Je me dirigeai vers l’homme qui avait perdu de son piquant et lui arrachai les nombreuses flèches dans aucune douceur. J’avais perdu de mon humour, j’avais l’air grave et étais très en colère. Je glissai ma dague dans le début de l’orifice entre le derme et la chaire et la laissai glisser. J’allais avec douceur et je fini par tirer pour lui déchirer sa peau dans toute sa longueur. Je remontai le long de sa cuisse tout en découpant le tout comme pour faire de fines tranches de viande que je laissai pendre par la suite. Plus jamais il n’oserait me cracher dessus, plus jamais il ne poserait son regard sur moi. Car sa mort sera la plus longue et la plus douloureuse. Il a fait le mauvais choix et c’est seulement maintenant qu’il s’en rend compte. Je répétai l’action sur toutes les parties de son corps où j’avais pu faire une ouverture. « Je penses que nous sommes d’accord pour dire que tu compris la leçon ». Je m’écartai de lui et laissai le feu consumer son sang qui ruisselait tout le long de son corps meurtris. Je me retournai vers les autres victimes qui ne faisaient que fixer le sol. Il n’y en avait qu’un qui pouvait valoir de l’argent au marché les autres semblaient faibles et peu utiles. « On garde celui-là, ces deux-là sont pour toi Caïn, moi je me charge du dernier. » Quelqu’un se chargea de remonter sa tête vers moi alors que je le fixai dans les yeux. « Tu es l’enfoiré le plus chanceux de cette bande ». Je levai ma machette et lui coupai la tête d’un seul coup. Les miens m’acclamèrent alors que je me mis à pousser un cri puissant pour montrer ma supériorité. J’agitai ma machette en signe de victoire et me dirigeai vers ma maison pour me débarrasser de tout ce sang.

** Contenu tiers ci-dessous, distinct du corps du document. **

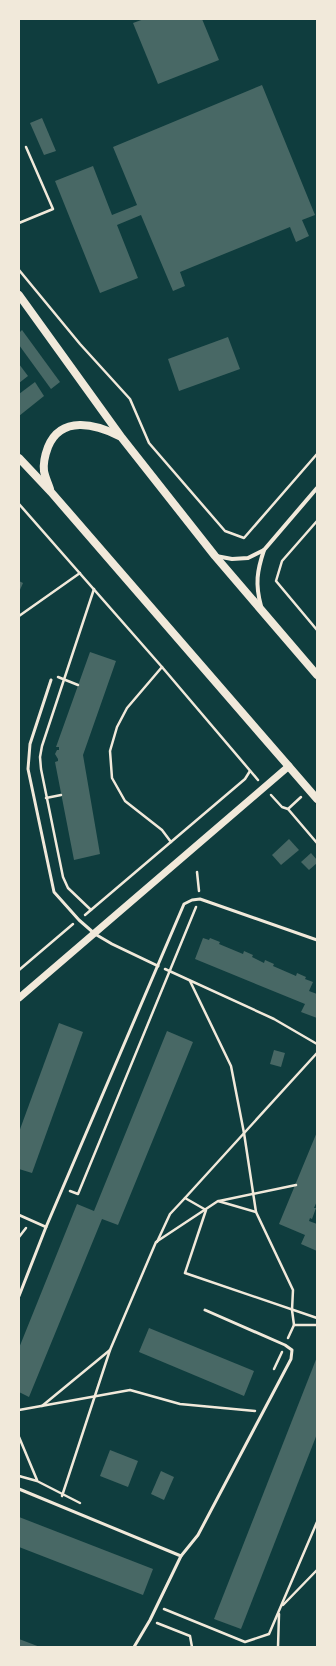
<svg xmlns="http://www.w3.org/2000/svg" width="336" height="1666" font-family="'Exo 2',sans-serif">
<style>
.building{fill:#486865}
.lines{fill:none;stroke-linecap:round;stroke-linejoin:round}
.path{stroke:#f1e9da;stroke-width:2.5}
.service{stroke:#f1e9da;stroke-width:3}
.minor{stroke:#f1e9da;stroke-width:4}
.tertiary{stroke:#f1e9da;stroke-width:7}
.secondary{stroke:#f1e9da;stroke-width:8}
</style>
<rect width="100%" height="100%" fill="#0f3d3e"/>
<g class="building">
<path d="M144,19H202L219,60L158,84L133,23Z"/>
<path d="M262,85L315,215L302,220L309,236L296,242L290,227L180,272L185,286L173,291L141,215L117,225L138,278L100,293L55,181L93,166L112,215L137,205L113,147Z"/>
<path d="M42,118L56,151L44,155L30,123Z"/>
<path d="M22,330L60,382L51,389L19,345V333Z"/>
<path d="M228,337L240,369L179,391L168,359Z"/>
<path d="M19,364L28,376L19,383Z"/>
<path d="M35,382L44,396L19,416V394Z"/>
<path d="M19,581L23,583L19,592Z"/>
<path d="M90,652L116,661L83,755L100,854L74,860L55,762L58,761V759L55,754L57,750H59V747H56Z"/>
<path d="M289,839L299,850L281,865L272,855Z"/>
<path d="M311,853L317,860V863L309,870L301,862Z"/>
<path d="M203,938L209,940L210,938L220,942L219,944L243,954L244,951L253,955L252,957L264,963L265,960L274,964L273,966L296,976L297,973L306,977L305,979L313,982L309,991L317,994V1018L301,1012L305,1004L195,959Z"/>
<path d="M59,1023L83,1032L32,1173L19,1169V1132Z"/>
<path d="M167,1031L193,1042L118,1225L102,1219L29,1397L19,1392V1348L77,1204L94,1211Z"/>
<path d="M274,1050L285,1053L281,1067L270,1064Z"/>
<path d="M317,1132V1201L314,1208H316L312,1219L310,1218L309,1221L317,1224V1251L301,1244L305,1235L279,1224Z"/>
<path d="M149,1328L254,1371L244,1396L139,1352Z"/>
<path d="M317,1357V1434L241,1629L214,1619Z"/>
<path d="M110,1450L138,1461L128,1487L100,1476Z"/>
<path d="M161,1471L174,1477L164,1500L151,1494Z"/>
<path d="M19,1517L153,1569L143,1595L19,1547Z"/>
<path d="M19,1639L40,1647H19Z"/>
</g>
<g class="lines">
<g class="path">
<path d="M19,223L53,209L26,147"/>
<path d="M19,270L80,344L130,399L149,443L225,531L244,538L317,454"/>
<path d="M19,504L162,667L258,780"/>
<path d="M317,521L282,561L276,581L317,630"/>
<path d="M19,616L80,573"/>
<path d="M162,667L127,708L117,727L110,751L112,778L125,801L162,830L171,842"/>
<path d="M58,677L78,685"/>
<path d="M271,795L282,807L288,809L317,843"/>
<path d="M46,798L61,795"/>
<path d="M288,809L301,797"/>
<path d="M197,872L199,891"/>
<path d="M91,910L68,888L63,877L41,769L40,757L42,746L94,589"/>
<path d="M85,915L245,779L250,771"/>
<path d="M165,969L274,1019L317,1044"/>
<path d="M19,970L73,924"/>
<path d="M190,981L231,1066L244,1133L256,1212"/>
<path d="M70,1191L78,1194L196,907"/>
<path d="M185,1198L317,1053"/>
<path d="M219,1201L296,1185"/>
<path d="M19,1237L26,1228"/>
<path d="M157,1242L170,1214L185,1198L206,1210L185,1273L317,1318"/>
<path d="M288,1338L294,1325H317"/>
<path d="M274,1369L282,1352"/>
<path d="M42,1406L110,1350L156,1242L218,1201L256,1212L293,1290L292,1310L294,1325"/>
<path d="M19,1410L130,1390L180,1404L255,1411"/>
<path d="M19,1437L37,1480"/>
<path d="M19,1476L37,1481L80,1503"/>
<path d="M62,1496L110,1350"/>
<path d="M283,1605L317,1570"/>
<path d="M164,1609L245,1642L269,1634L317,1522"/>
<path d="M157,1623L190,1636L192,1647"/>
<path d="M278,1647L279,1614"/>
</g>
<g class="service">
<path d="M51,680L30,744L28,769L54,892L79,920L95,934L112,944L158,966"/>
<path d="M19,1215L46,1227"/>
<path d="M19,1296L46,1227L184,904L192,900L200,899L317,940"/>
<path d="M19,1489L181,1556L150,1620L134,1647"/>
<path d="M181,1556L198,1535L291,1359L292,1350L285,1345L205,1310"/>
</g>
<g class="minor">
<path d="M216,556L232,559L248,558L264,550L317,488"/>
<path d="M261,606C255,584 257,571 264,550"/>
</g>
<path class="tertiary" d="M19,998L289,766"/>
<g class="secondary">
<path d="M19,295L122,438L215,556L317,675"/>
<path d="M19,458L51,492L317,799"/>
<path d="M50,489C48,483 45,477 44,471C43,463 45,455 48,447C61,415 96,424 119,436"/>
</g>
</g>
<rect width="336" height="1666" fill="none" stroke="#f1e9da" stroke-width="40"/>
</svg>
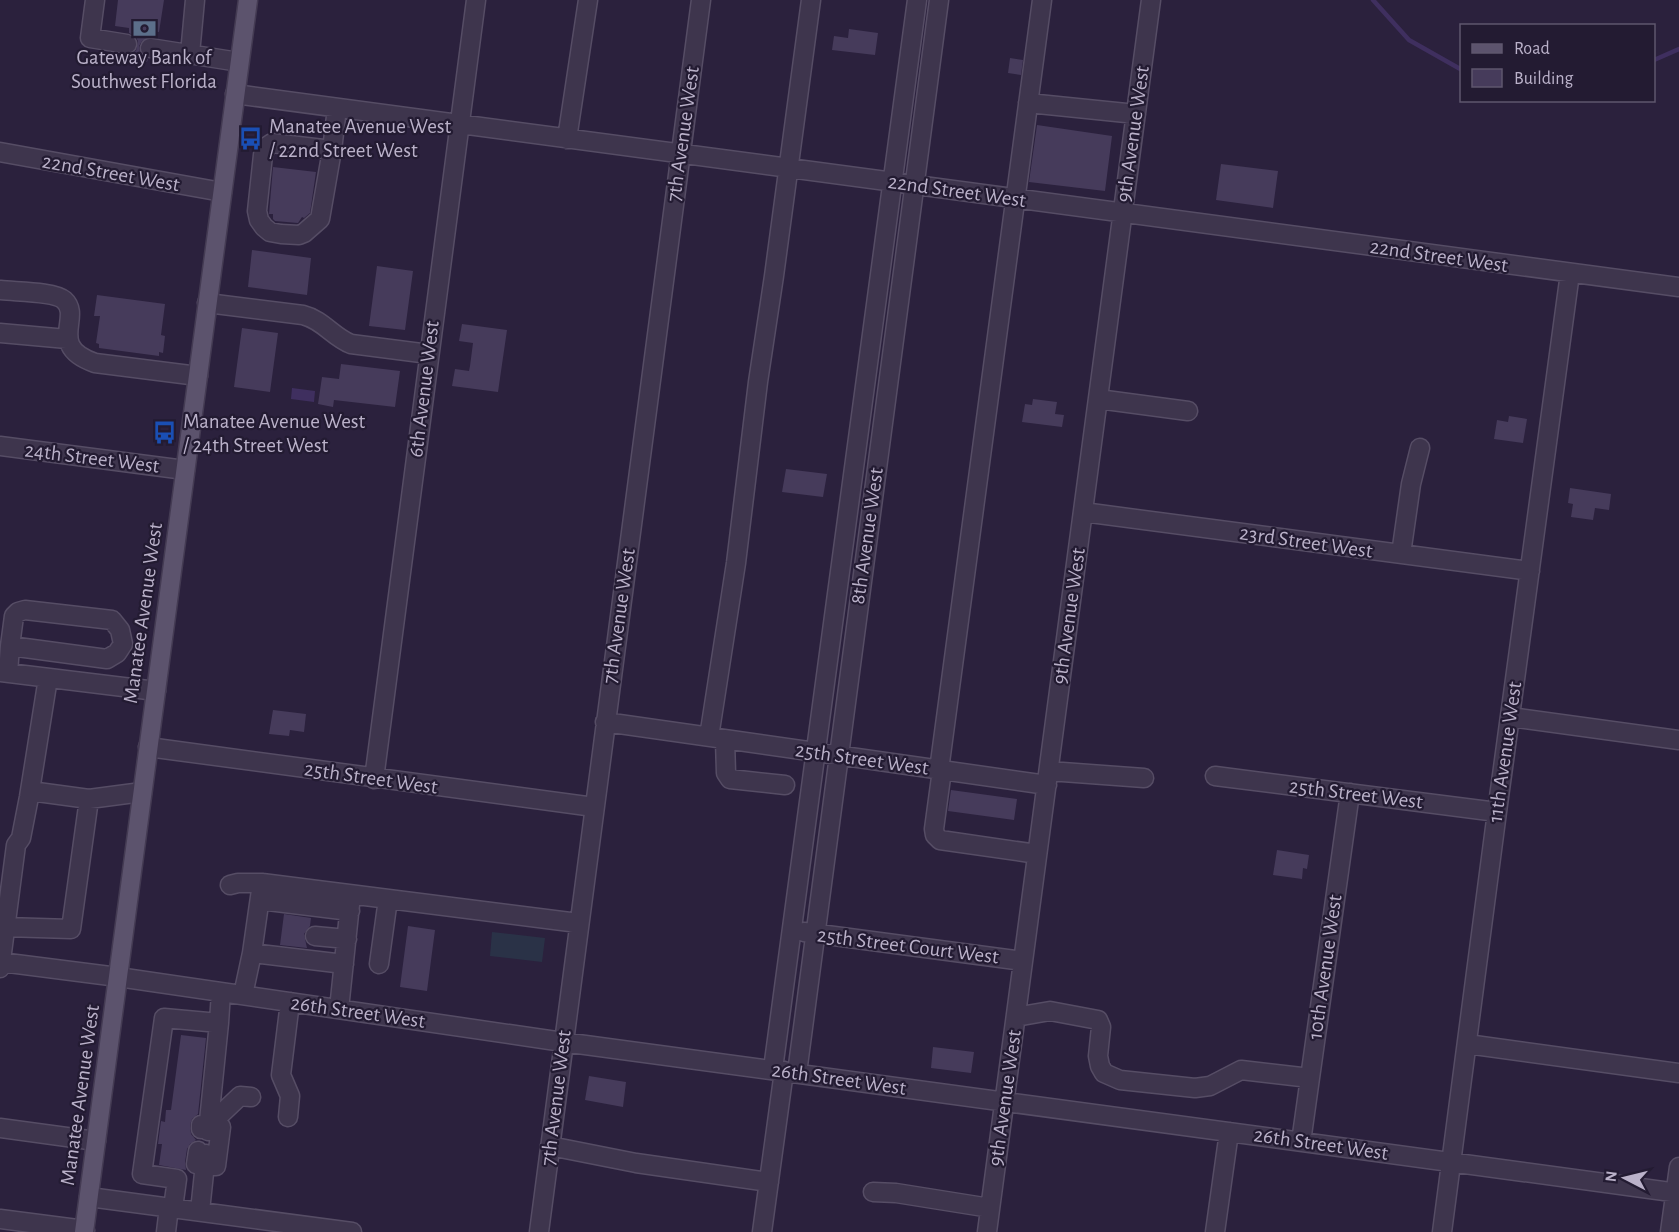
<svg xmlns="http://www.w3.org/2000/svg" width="1679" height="1232" font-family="'Alegreya Sans',sans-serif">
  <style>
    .green { fill: #2a3247 }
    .water { fill: #3f2f5f }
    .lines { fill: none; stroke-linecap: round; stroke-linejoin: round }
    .stream { stroke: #3f2f5f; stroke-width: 4.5 }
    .building { fill: #463b5b }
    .minor-casing { stroke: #564d65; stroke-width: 21 }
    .major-casing { stroke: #443b53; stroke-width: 21 }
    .minor { stroke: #3e354d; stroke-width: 18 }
    .major { stroke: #5c536d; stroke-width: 18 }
    .labels { text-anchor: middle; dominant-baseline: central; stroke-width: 4.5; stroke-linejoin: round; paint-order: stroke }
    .poi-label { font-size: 21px; fill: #bab1c9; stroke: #231b32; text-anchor: start }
    .street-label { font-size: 21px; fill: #bab1c9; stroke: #231b32 }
  </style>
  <rect width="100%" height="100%" fill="#2b213d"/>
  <!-- green -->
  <path class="green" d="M492,932L545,938L542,962L490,956Z"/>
  <!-- water -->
  <path class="water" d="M292,388L315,391L314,402L291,399Z"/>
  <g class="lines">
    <!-- stream -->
    <path class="stream" d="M1373,0L1409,40L1462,70
      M1654,60L1679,49"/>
  </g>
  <!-- building -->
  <path class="building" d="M118,0H164L159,32L152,31L151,37L142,41L139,46L140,53L148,59L147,62L126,59V55L136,51L138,41L135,36L129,33V28L115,26Z
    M849,29L878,33L875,55L832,50L834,36L848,38Z
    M1010,58L1023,60L1021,75L1008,73Z
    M1037,125L1112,136L1105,191L1029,182Z
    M1221,164L1278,171L1273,208L1216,200Z
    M273,167L316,172L310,213L304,218L302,217L298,223L275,221L273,219V214H269Z
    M252,250L311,258L307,295L248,287Z
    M377,266L413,271L405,330L369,326Z
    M97,295L165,304L161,335L165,336L163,353L159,352V356L99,348V344L96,343L100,316H94Z
    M462,324L507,330L498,392L452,386L455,369L469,371L470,366L473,343L459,341Z
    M242,328L278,333L270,392L234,387Z
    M341,364L400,371L395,407L334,400L333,407L318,404L322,377L339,379Z
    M1033,399L1057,402L1055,414L1064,415L1062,427L1022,422L1025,404L1032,405Z
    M1509,416L1527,419L1523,443L1494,439L1497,420L1508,422Z
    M786,469L827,474L823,497L782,492Z
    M1570,488L1611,494L1609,510L1595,508L1593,520L1571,517L1573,504L1568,503Z
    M273,710L306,714L304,732L290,730L289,736L269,734Z
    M951,790L1017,799L1014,820L948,811Z
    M1277,850L1309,855L1307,869L1303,868L1302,879L1273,875Z
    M284,914L311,918L310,926L304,934L307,948L280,945Z
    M408,926L435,930L427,991L400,987Z
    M181,1035L206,1038L198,1114L192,1119L190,1125L191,1134L196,1140L190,1144L187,1149L185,1162L186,1170L159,1165L162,1144H158L161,1121L165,1122L166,1110H171Z
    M933,1047L974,1052L971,1073L931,1068Z
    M589,1076L626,1082L623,1107L585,1100Z"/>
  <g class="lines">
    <defs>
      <path id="minor" d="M95,0L90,38L127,44
        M150,48L239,62
        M190,54L195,0
        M235,94L1679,287
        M1028,103L1136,114
        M567,139L588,0
        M332,150L320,219L304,233L299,235L281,234L270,232L264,227L259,220L257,211L263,155L266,147L272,143L332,150L337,108
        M0,152L222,192
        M0,290C14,292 54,291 64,300C83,317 46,346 95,363L198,376
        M207,303L303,315C323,320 333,337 351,344L429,354
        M0,333L67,339
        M1098,399L1188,411
        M0,446L185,470
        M1083,512L1530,571
        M1401,554L1411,484L1420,448
        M0,672L156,691
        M8,673L10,646L107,659L117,653L123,644L120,630L112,620L25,610L18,612L14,616L10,646
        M1510,717L1679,740
        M605,722L1047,785
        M709,737L736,563L758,382L774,276L811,0
        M725,740L726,773L730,779L785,785
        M148,747L594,807
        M939,770L1042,0
        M942,770L934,829L935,835L940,840L1037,854
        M1049,771L1144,778
        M1215,776L1497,812
        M374,779L476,0
        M30,791L89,799L142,792
        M230,885L238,883H262L578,923
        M260,900L350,911
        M5,927L71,929L89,799
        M804,932L1023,961
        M315,936L347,939
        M252,953L344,964
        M0,962L118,977L563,1042L1679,1193
        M379,964L388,899
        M0,968L16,845L21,838L29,797L48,678
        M243,995L252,953L262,883
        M339,1009L351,895
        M1016,1017L1050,1011L1098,1020L1101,1027L1098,1056L1100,1066L1104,1073L1120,1080L1195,1088L1210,1086L1241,1070L1310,1078
        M1467,1044L1679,1073
        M773,1069L917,0
        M797,1073L939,0
        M210,1115L221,1114L240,1096L251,1097
        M288,1117L290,1096L281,1075L290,1002
        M0,1128L96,1141
        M208,1131L219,1023
        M1301,1142L1350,793
        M550,1146L636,1163L769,1182
        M198,1151L196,1164L216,1166L221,1127L201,1125V1129
        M873,1192L896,1193L990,1208
        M89,1197L352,1232
        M173,1208L177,1179L142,1174L164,1018L219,1023L221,992
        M200,1211L206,1154
        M0,1219L85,1230
        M166,1232L169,1207
        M539,1232L701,0
        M762,1232L784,1071
        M987,1232L1151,0
        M1215,1232L1229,1132
        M1442,1232L1497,812L1570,273
        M1670,1232L1679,1167"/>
      <path id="major" d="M84,1232L248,0"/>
    </defs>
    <!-- minor casing -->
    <use href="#minor" class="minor-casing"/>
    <!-- major casing -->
    <use href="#major" class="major-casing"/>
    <!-- minor -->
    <use href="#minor" class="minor"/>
    <!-- major -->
    <use href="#major" class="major"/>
  </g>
  <!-- icons -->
  <defs>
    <symbol id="bank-bare" viewBox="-9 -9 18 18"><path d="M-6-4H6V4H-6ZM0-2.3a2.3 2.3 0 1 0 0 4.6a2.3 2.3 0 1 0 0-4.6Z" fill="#5c6f8a" stroke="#231b32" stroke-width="2.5" paint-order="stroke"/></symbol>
    <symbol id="bus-bare" viewBox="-9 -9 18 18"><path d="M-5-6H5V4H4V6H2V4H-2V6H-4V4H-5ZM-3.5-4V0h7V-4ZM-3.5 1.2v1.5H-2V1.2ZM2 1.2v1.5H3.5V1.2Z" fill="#1a4fb4" stroke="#231b32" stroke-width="2.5" paint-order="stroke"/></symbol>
  </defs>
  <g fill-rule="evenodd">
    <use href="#bank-bare" x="128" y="12" width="33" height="33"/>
    <use href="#bus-bare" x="234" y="122" width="33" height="33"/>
    <use href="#bus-bare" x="148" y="416" width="33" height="33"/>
  </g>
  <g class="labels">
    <!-- poi labels -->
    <g class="poi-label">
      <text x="144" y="57" text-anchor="middle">Gateway Bank of<tspan x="144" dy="24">Southwest Florida</tspan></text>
      <text x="269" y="126">Manatee Avenue West<tspan x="269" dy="24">/ 22nd Street West</tspan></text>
      <text x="183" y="421">Manatee Avenue West<tspan x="183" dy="24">/ 24th Street West</tspan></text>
    </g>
    <!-- street labels -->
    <g class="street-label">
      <text transform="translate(683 134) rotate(-82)">7th Avenue West</text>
      <text transform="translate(1133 134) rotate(-82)">9th Avenue West</text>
      <text transform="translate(111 173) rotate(10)">22nd Street West</text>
      <text transform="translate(957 191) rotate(8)">22nd Street West</text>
      <text transform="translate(1439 256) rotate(8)">22nd Street West</text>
      <text transform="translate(424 389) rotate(-83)">6th Avenue West</text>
      <text transform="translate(92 458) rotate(7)">24th Street West</text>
      <text transform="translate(867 536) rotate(-82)">8th Avenue West</text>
      <text transform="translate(1306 542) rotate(8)">23rd Street West</text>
      <text transform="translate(143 613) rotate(-82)">Manatee Avenue West</text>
      <text transform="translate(619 616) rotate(-82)">7th Avenue West</text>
      <text transform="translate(1069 616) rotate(-82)">9th Avenue West</text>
      <text transform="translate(1505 752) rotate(-82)">11th Avenue West</text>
      <text transform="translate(862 759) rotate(8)">25th Street West</text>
      <text transform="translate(371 778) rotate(8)">25th Street West</text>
      <text transform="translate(1356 794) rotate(7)">25th Street West</text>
      <text transform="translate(908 946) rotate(7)">25th Street Court West</text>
      <text transform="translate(1325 967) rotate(-82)">10th Avenue West</text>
      <text transform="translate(358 1012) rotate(8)">26th Street West</text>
      <text transform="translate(839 1079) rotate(8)">26th Street West</text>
      <text transform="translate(80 1095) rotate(-82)">Manatee Avenue West</text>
      <text transform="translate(556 1098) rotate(-83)">7th Avenue West</text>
      <text transform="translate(1005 1098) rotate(-82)">9th Avenue West</text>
      <text transform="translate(1321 1144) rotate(8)">26th Street West</text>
    </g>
  </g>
  <!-- legend -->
  <rect x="1460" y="24" width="195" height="78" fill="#231b32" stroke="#5f576e" stroke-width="1.5"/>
  <rect x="1472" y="44" width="30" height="9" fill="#5c536d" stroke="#5f576e" stroke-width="1.5"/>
  <text x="1514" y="54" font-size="18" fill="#bab1c9">Road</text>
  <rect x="1472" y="69" width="30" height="18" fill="#463b5b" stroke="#5f576e" stroke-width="1.5"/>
  <text x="1514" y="84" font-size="18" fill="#bab1c9">Building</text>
  <!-- north arrow -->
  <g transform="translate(1625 1178) rotate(277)" stroke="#231b32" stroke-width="4.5" paint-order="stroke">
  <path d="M0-4.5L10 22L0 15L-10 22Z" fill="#bab1c9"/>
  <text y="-9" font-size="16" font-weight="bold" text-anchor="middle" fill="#bab1c9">N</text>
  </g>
</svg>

Mais à peine que j’avais franchi le seuil de ma porte, quelqu’un y frappa. Je soupirai et demandai qui ça pouvait bien être. Et là j’entendis la porte s’ouvrir, me retournai et vu la petite tête blonde de la prêtresse. Je n’étais pas vraiment étonné qu’elle vienne me voir. Généralement Gravga prend possession de son corps quand elle vient ici. Je ne dirais pas que je n’aime pas Nahya mais c’est toujours compliqué pour moi de savoir les dissocier. Je déposai ma coiffe sur une petite table pour laisser enfin mes cheveux respirer. « Qu’est-ce que tu veux ? ». Je lui avais posé cette question de manière plutôt neutre. Elle ferma la porte derrière elle et se dirigea vers moi pour défaire les sangles qui ornaient mon dos. Je me retournai vers elle et posai mes mains sur ses épaules. « J’ai l’honneur de parler avec laquelle ? ». Elle ne me répondu pas tout de suite et cela me déstabilisait légèrement. Je pris alors mes distances pour ne pas subir l’une de ses avances si au cas où elle était possédée par Gravga. Je ne dirais pas que je ne la trouve pas jolie mais le simple fait de savoir qu’elle peut perdre le contrôle de son corps facilement me déroute. De plus, on ne pas vraiment dire que l’on est proche elle et moi. Nous avons simplement des rapports « politiquo-religieux » rien de bien transcendant. Je m’assis sur une chaise et remontai mon regard vers elle. « Tu as aimé la cérémonie de sacrifice ? ». Elle était si silencieuse que je n’aimais pas ça du tout. « Ce n’est pas à toi que Caïn a coupé la langue pourtant ». Je poussai un petit rire pour essayer de détendre l’atmosphère. Elle était là à me regarder aller et venir. Je me suis dit qu’elle attendait tout simplement le bon moment pour parler. Il y avait forcément une raison à sa venue ici. J’espère pour elle que c’est important, la chasse a déjà pris du retard. Même si ils savent faire sans moi.